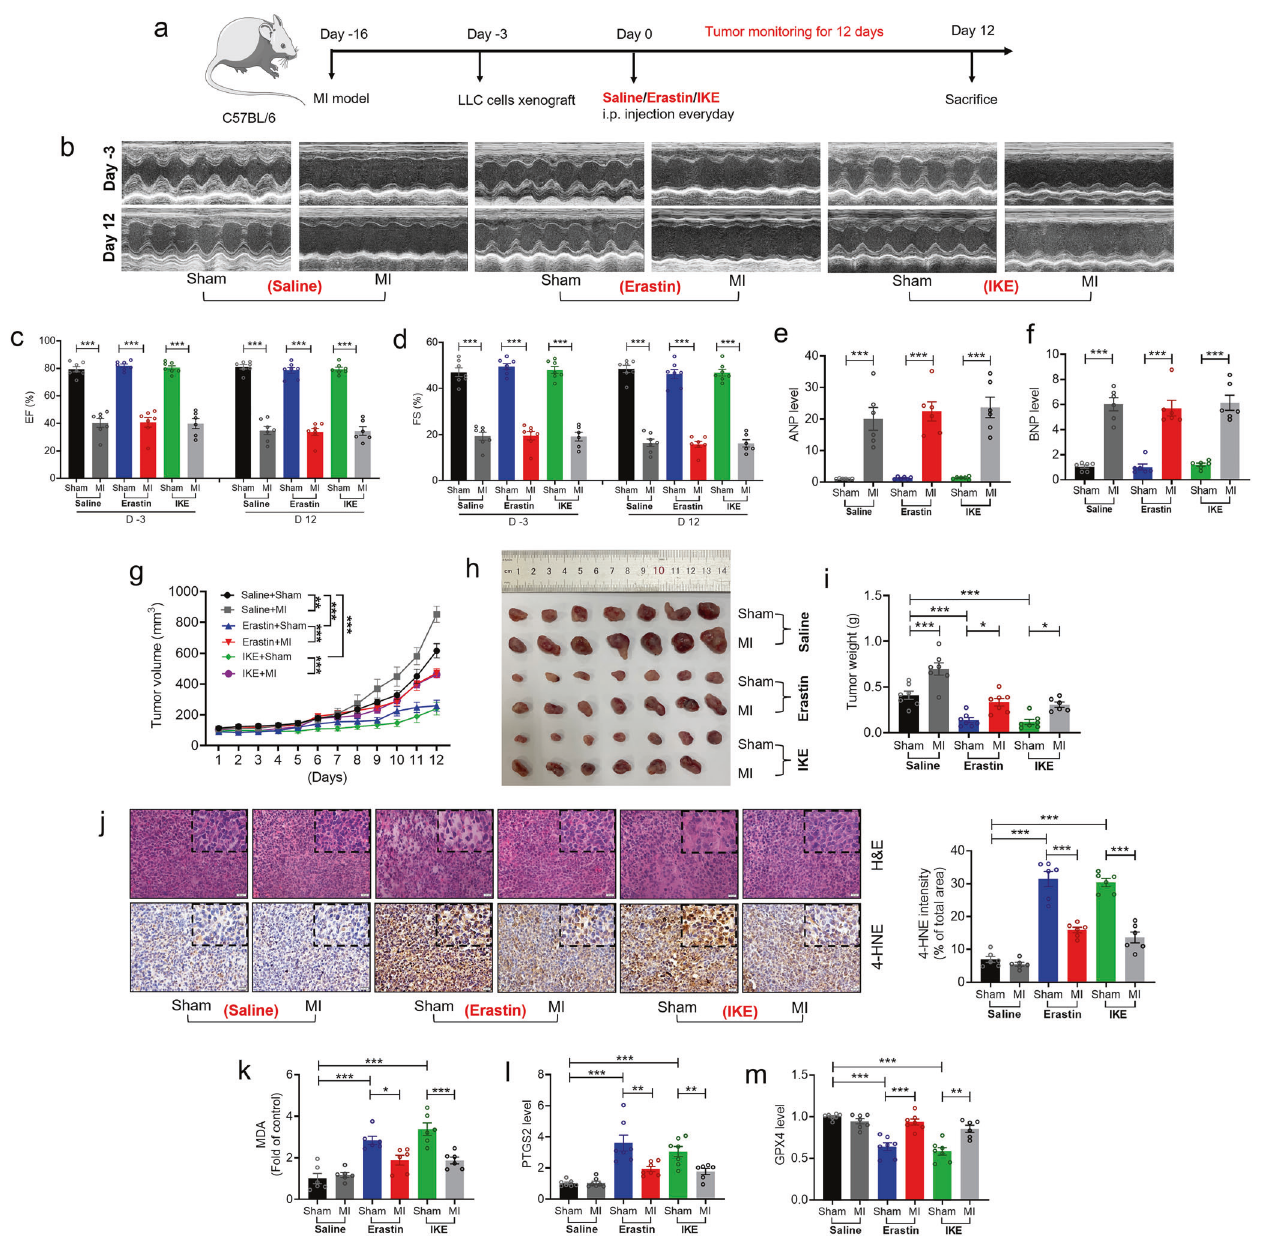
Fig. 1 MI reverses the inhibitory effect of erastin on tumor growth. a Schematic presentation on the time-line of in vivo cell transplantation; b – d Representative images of echocardiographs and statistical data on ejection fraction (EF%), fractional shortening (FS%) ( N = 6 – 7/group); e , f qRT-PCR analysis on the expression of ANP, BNP with heart tissues ( N = 6/group); g – i Representative images of tumors with corresponding ( g ) tumor volumes and ( i ) tumor weights in sham or MI C57BL/6 mice bearing LLC cells with erastin treatment ( N = 6 – 7/group); j Representative images of H&E and immunohistochemistry for 4-HNE staining and the higher magni fi cations of indicated area were shown at the top right corner. Quanti fi cation of 4-HNE intensity as % of total area (Bar: 20 μ m) ( N = 6/group); k The lipid formation was measured by MDA assay ( N = 6/group); l , m qRT-PCR analysis on the expression of PTGS2 and GPX4 from subcutaneous xenograft tissues in LLC tumor- bearing model ( N = 6/group). Data are expressed as mean ± SEM. * P < 0.05; ** P < 0.01; *** P < 0.001 were detected in both cell lines at 12 h (Fig. 3a), indicating that (Supplementary Fig. 4). These fi ndings indicate that exosomes exosomes can ef fi ciently fuse with tumor cells. Furthermore, derived from MI-induced HF can blunt the sensitivity of tumor to erastin increased lipid-ROS accumulation in LLC (5 μ M) and K7M2 ferroptosis. cells (20 μΜ ), and this effect, along with erastin-induced ferroptosis, was suppressed MI-EXO (1 μ g/mL) (Fig. 3b). As Effects of exosomes on erastin-induced ferroptosis in tumor cells expected, the MDA level was obviously increased by erastin, in vitro which was alleviated by MI-EXO (Fig. 3c). We then used a Sham-EXOs or MI-EXOs were isolated and co-cultured with mouse transmission electron microscope to observe the changes of the LLC lung carcinoma cell line or K7M2 osteosarcoma cell line. The ultra-microstructure in tumor cells. As shown in Fig. 3d, the exosomes labeled by Dil (DiIC18(3), a lipophilic membrane dye)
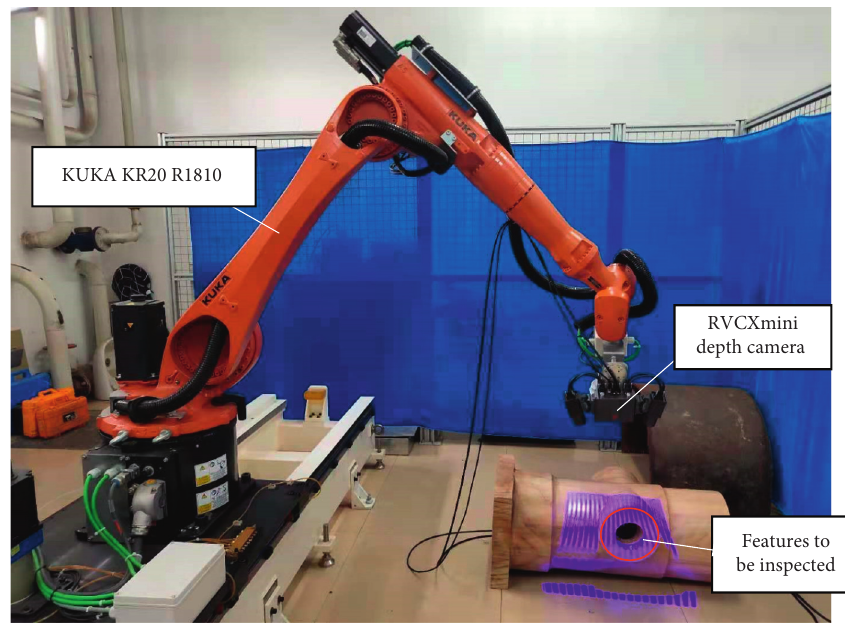
Figure 14: Visual inspection and identification of features.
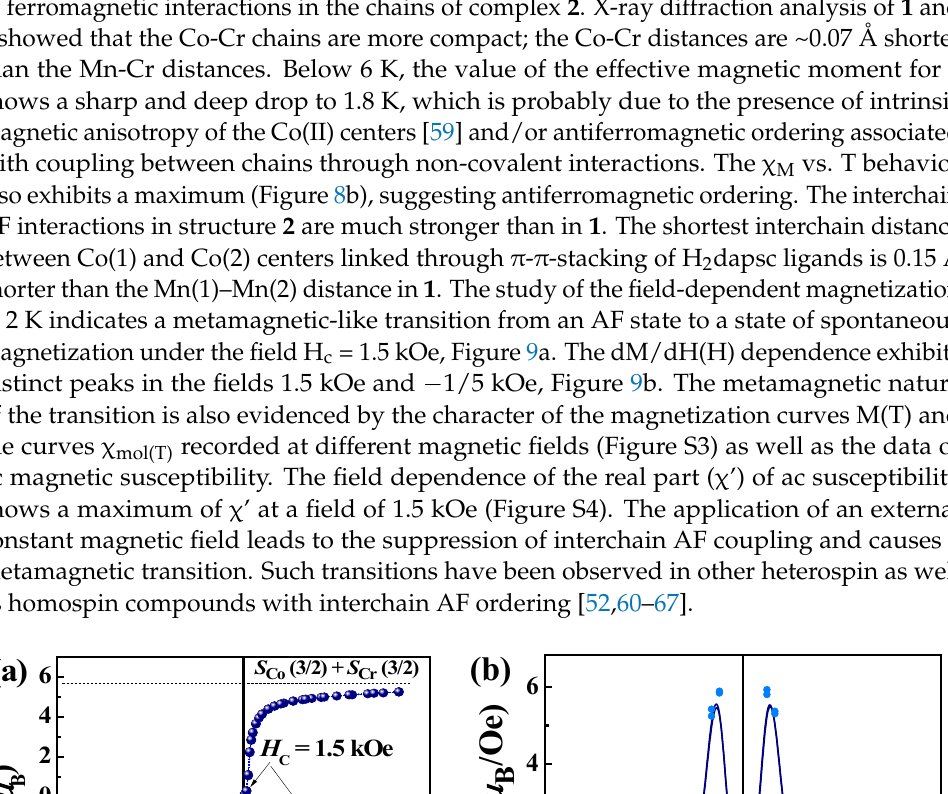
as homospin compounds with interchain AF ordering [52,60–67].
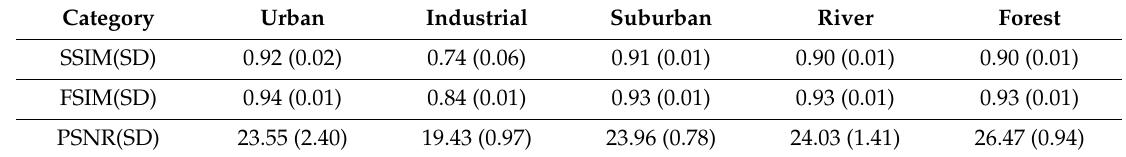
Table 4. Structural similarity index measure (SSIM) and PSNR scores in five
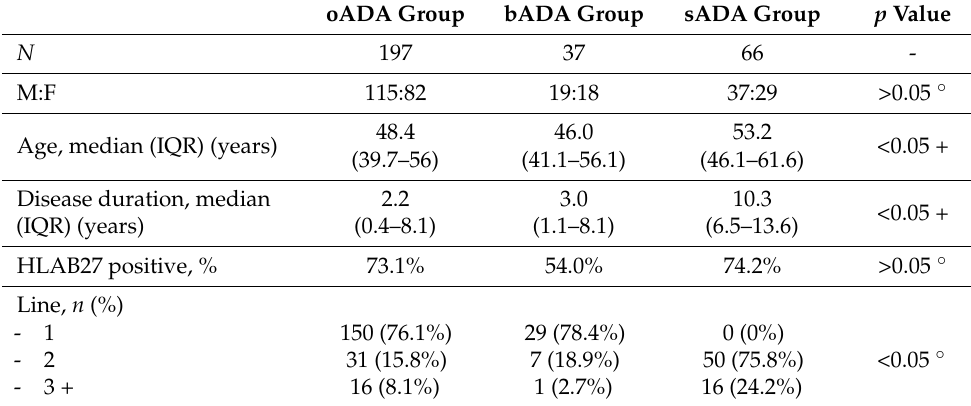
Table 4. AxSpA cohort characteristics.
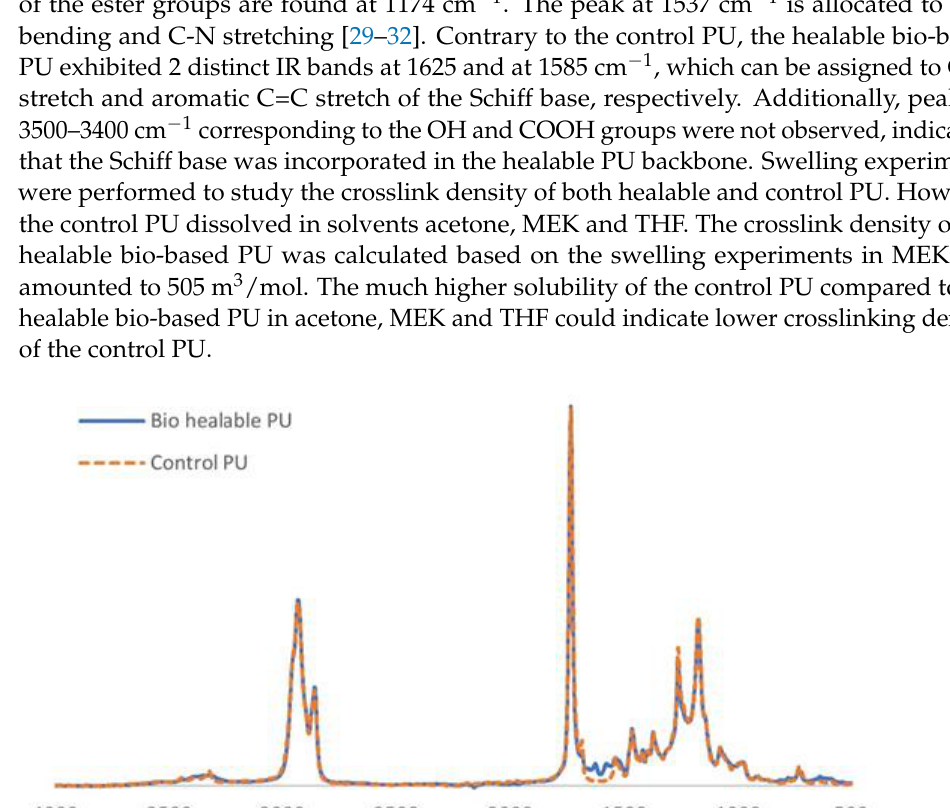
Figure 2. Images taken during scratch healing tests of healable PU ( A ) and control PU ( B ) coated textile after 0 and 30 min at 90 °C. To confirm these results scratch healing was assessed by SEM analysis. Figure 3 shows SEM images of scratched surfaces of healable and control PU before and after heal- ing. As indicated by microscopic images, both PU coatings showed narrowing of the scratch, but only in the case of the healable PU the scratch was closed and healed. Indeed, PUs possess dynamic hydrogen bonds between urethane moieties, resulting in the nar- rowing of the scratch, even in the absence of additional functional groups, but not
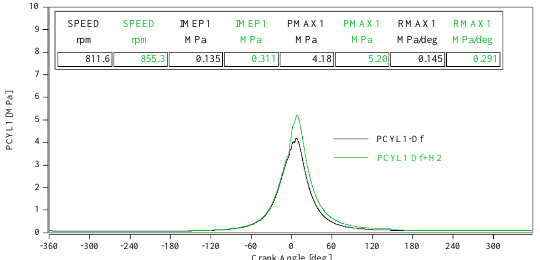
Fig. 5. Pressure inside the combustion chamber for idle operation, with diesel (black colour), diesel and H (green colour), additionally the table shows the average index pressure (IMEP1), maximum combustion pres- sure (PMAX1), maximum pressure rise speed (RMAX1) and engine speed (SPEED)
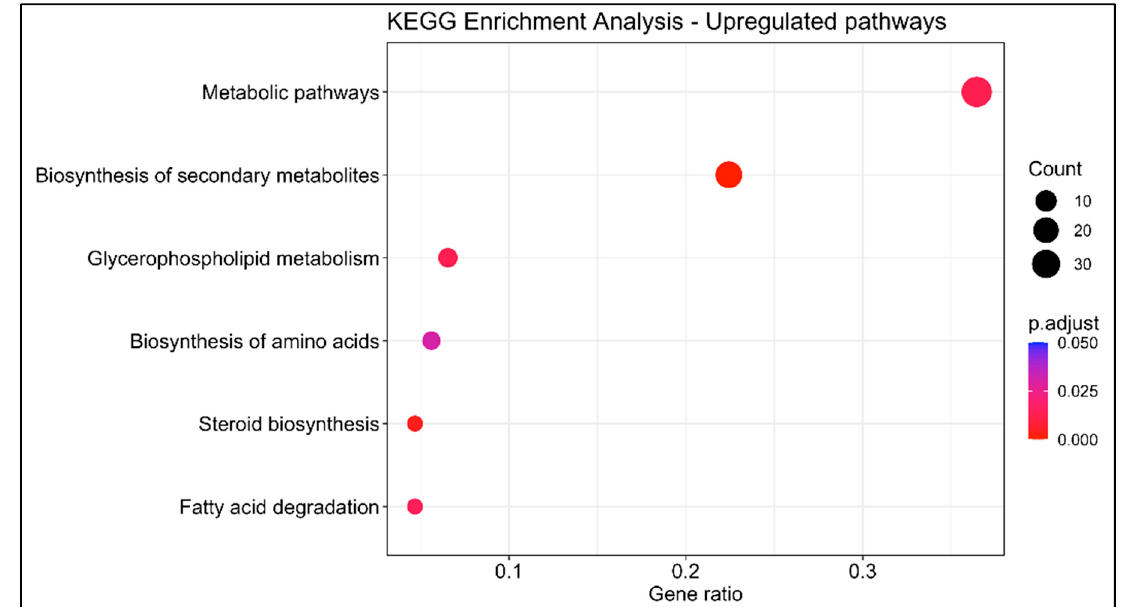
Figure 6. KEGG BRITE functional hierarchies analysis category B (intermediate category). The bar plot shows on x -axis the number of DEGs per intermediate category between livers of immature ( n = 3) and mature ( n = 3) females; y -axis indicates the pathway description.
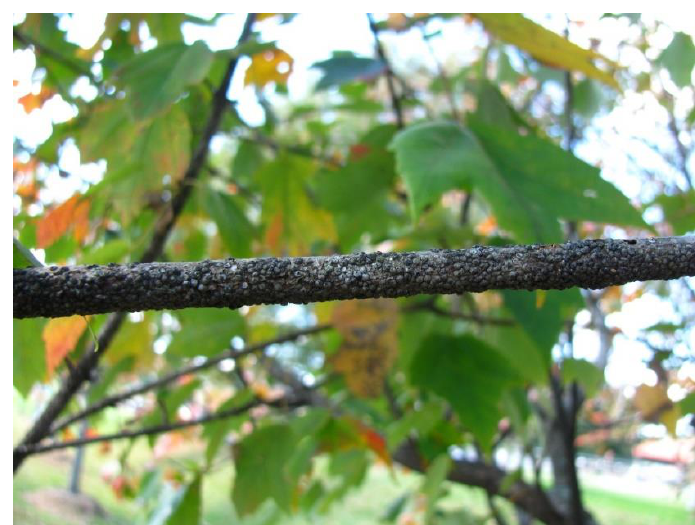
Figure 2. Red maple ( Acer rubrum ) branch heavily infest with gloomy scale ( Melanaspis tenebricosa ). Photo: Elsa Youngsteadt, North Carolina State University. The small bumps covering the bark are scale tests. See Dale, A.G., Frank, S.D., 2014. Urban Warming Trumps Herbivore Enemies. Bull. Ecol. Soc. Am. 95, 252–256 for additional images.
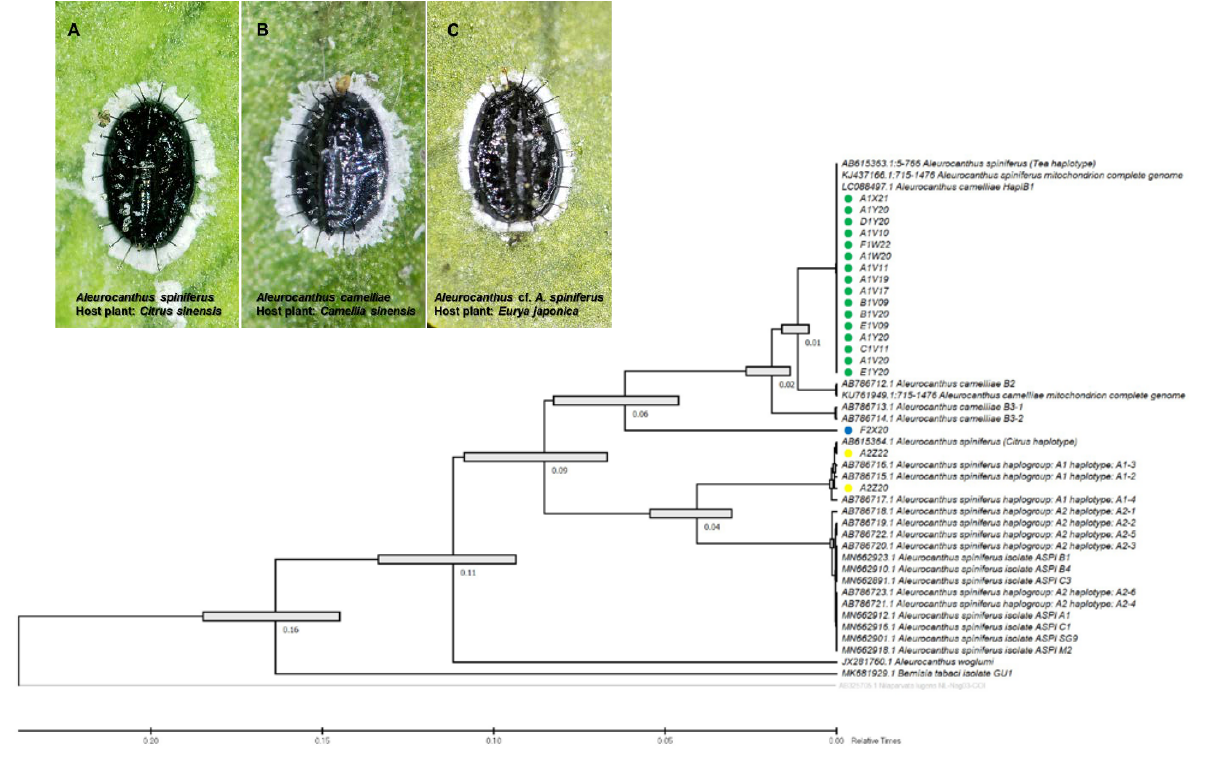
Figure 2. Evolutionary analysis via maximum likelihood method (timetree) based on the partial sequence mitochondrial COI (COI-2) gene of the A. camelliae cryptic species complex. Yellow circles are isolates of the A. spiniferus haplogroup A1 ( A ); green circle isolates are the A. camelliae haplotype B1 ( B ); and the blue circle is an isolate of the Aleurocanthus cf. A. spiniferus ( C ). Nodes with error bars were indicated in grey bars. Nilaparvata lugens (no. AB325705.1) were assigned as an outgroup. The evolutionary time was predicted by the relative time (Rt) scale bar. Table 2. Identification of mitochondrial genes using BLAST and the Wolbachia infection status.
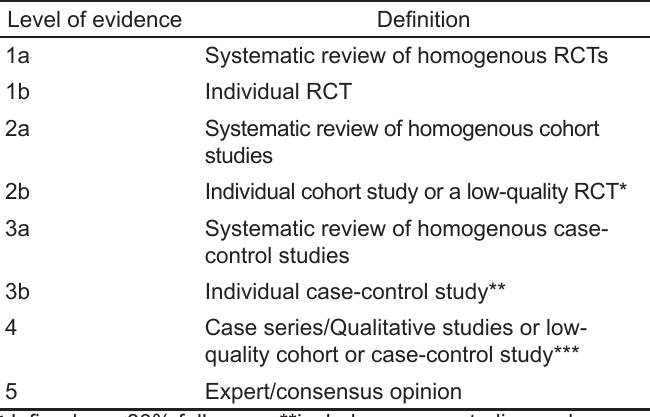
Table 1a. Oxford Centre for Evidence-Based Medicine levels of evidence. 20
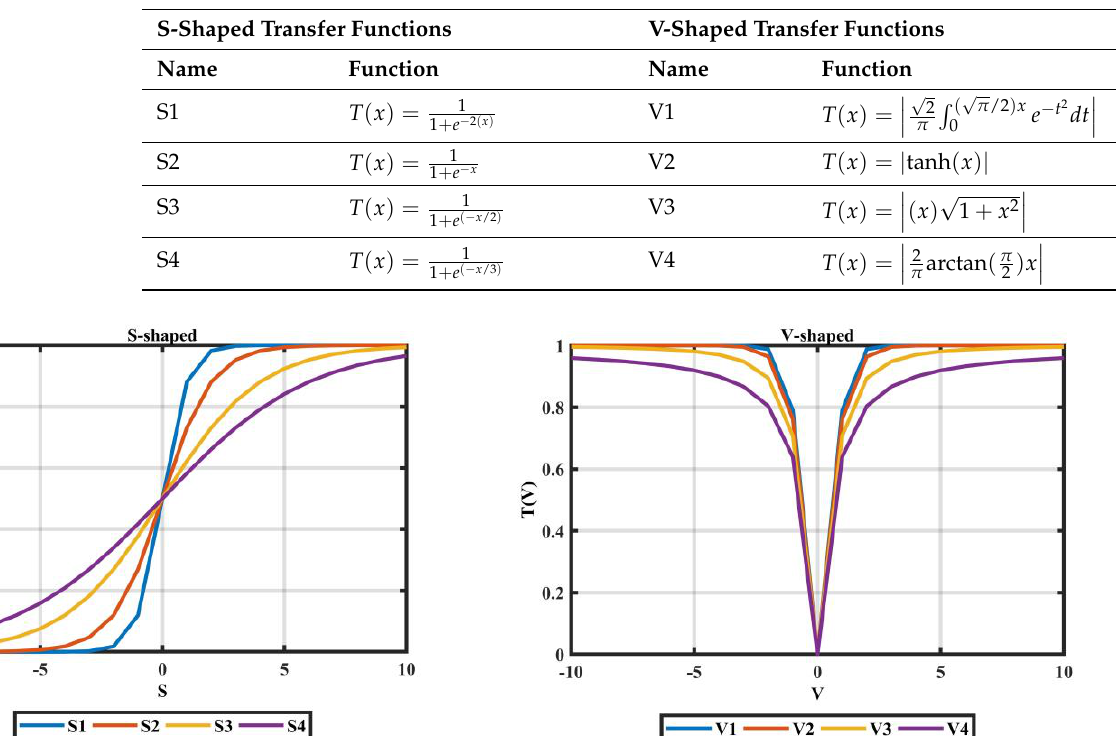
Table 1. List of transfer functions.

=== Prompt ===
Would you restate all of the data above word for word, omitting the pictures?

=== Task response ===
Fig. 1 MI reverses the inhibitory effect of erastin on tumor growth. a Schematic presentation on the time-line of in vivo cell transplantation; b – d Representative images of echocardiographs and statistical data on ejection fraction (EF%), fractional shortening (FS%) ( N = 6 – 7/group); e , f qRT-PCR analysis on the expression of ANP, BNP with heart tissues ( N = 6/group); g – i Representative images of tumors with corresponding ( g ) tumor volumes and ( i ) tumor weights in sham or MI C57BL/6 mice bearing LLC cells with erastin treatment ( N = 6 – 7/group); j Representative images of H&E and immunohistochemistry for 4-HNE staining and the higher magni fi cations of indicated area were shown at the top right corner. Quanti fi cation of 4-HNE intensity as % of total area (Bar: 20 μ m) ( N = 6/group); k The lipid formation was measured by MDA assay ( N = 6/group); l , m qRT-PCR analysis on the expression of PTGS2 and GPX4 from subcutaneous xenograft tissues in LLC tumor- bearing model ( N = 6/group). Data are expressed as mean ± SEM. * P < 0.05; ** P < 0.01; *** P < 0.001 were detected in both cell lines at 12 h (Fig. 3a), indicating that (Supplementary Fig. 4). These fi ndings indicate that exosomes exosomes can ef fi ciently fuse with tumor cells. Furthermore, derived from MI-induced HF can blunt the sensitivity of tumor to erastin increased lipid-ROS accumulation in LLC (5 μ M) and K7M2 ferroptosis. cells (20 μΜ ), and this effect, along with erastin-induced ferroptosis, was suppressed MI-EXO (1 μ g/mL) (Fig. 3b). As Effects of exosomes on erastin-induced ferroptosis in tumor cells expected, the MDA level was obviously increased by erastin, in vitro which was alleviated by MI-EXO (Fig. 3c). We then used a Sham-EXOs or MI-EXOs were isolated and co-cultured with mouse transmission electron microscope to observe the changes of the LLC lung carcinoma cell line or K7M2 osteosarcoma cell line. The ultra-microstructure in tumor cells. As shown in Fig. 3d, the exosomes labeled by Dil (DiIC18(3), a lipophilic membrane dye)
Figure 14: Visual inspection and identification of features.
as homospin compounds with interchain AF ordering [52,60–67].
Table 4. Structural similarity index measure (SSIM) and PSNR scores in five
Table 4. AxSpA cohort characteristics.
Figure 2. Images taken during scratch healing tests of healable PU ( A ) and control PU ( B ) coated textile after 0 and 30 min at 90 °C. To confirm these results scratch healing was assessed by SEM analysis. Figure 3 shows SEM images of scratched surfaces of healable and control PU before and after heal- ing. As indicated by microscopic images, both PU coatings showed narrowing of the scratch, but only in the case of the healable PU the scratch was closed and healed. Indeed, PUs possess dynamic hydrogen bonds between urethane moieties, resulting in the nar- rowing of the scratch, even in the absence of additional functional groups, but not
Fig. 5. Pressure inside the combustion chamber for idle operation, with diesel (black colour), diesel and H (green colour), additionally the table shows the average index pressure (IMEP1), maximum combustion pres- sure (PMAX1), maximum pressure rise speed (RMAX1) and engine speed (SPEED)
Figure 6. KEGG BRITE functional hierarchies analysis category B (intermediate category). The bar plot shows on x -axis the number of DEGs per intermediate category between livers of immature ( n = 3) and mature ( n = 3) females; y -axis indicates the pathway description.
Figure 2. Red maple ( Acer rubrum ) branch heavily infest with gloomy scale ( Melanaspis tenebricosa ). Photo: Elsa Youngsteadt, North Carolina State University. The small bumps covering the bark are scale tests. See Dale, A.G., Frank, S.D., 2014. Urban Warming Trumps Herbivore Enemies. Bull. Ecol. Soc. Am. 95, 252–256 for additional images.
Figure 2. Evolutionary analysis via maximum likelihood method (timetree) based on the partial sequence mitochondrial COI (COI-2) gene of the A. camelliae cryptic species complex. Yellow circles are isolates of the A. spiniferus haplogroup A1 ( A ); green circle isolates are the A. camelliae haplotype B1 ( B ); and the blue circle is an isolate of the Aleurocanthus cf. A. spiniferus ( C ). Nodes with error bars were indicated in grey bars. Nilaparvata lugens (no. AB325705.1) were assigned as an outgroup. The evolutionary time was predicted by the relative time (Rt) scale bar. Table 2. Identification of mitochondrial genes using BLAST and the Wolbachia infection status.
Table 1a. Oxford Centre for Evidence-Based Medicine levels of evidence. 20
Table 1. List of transfer functions.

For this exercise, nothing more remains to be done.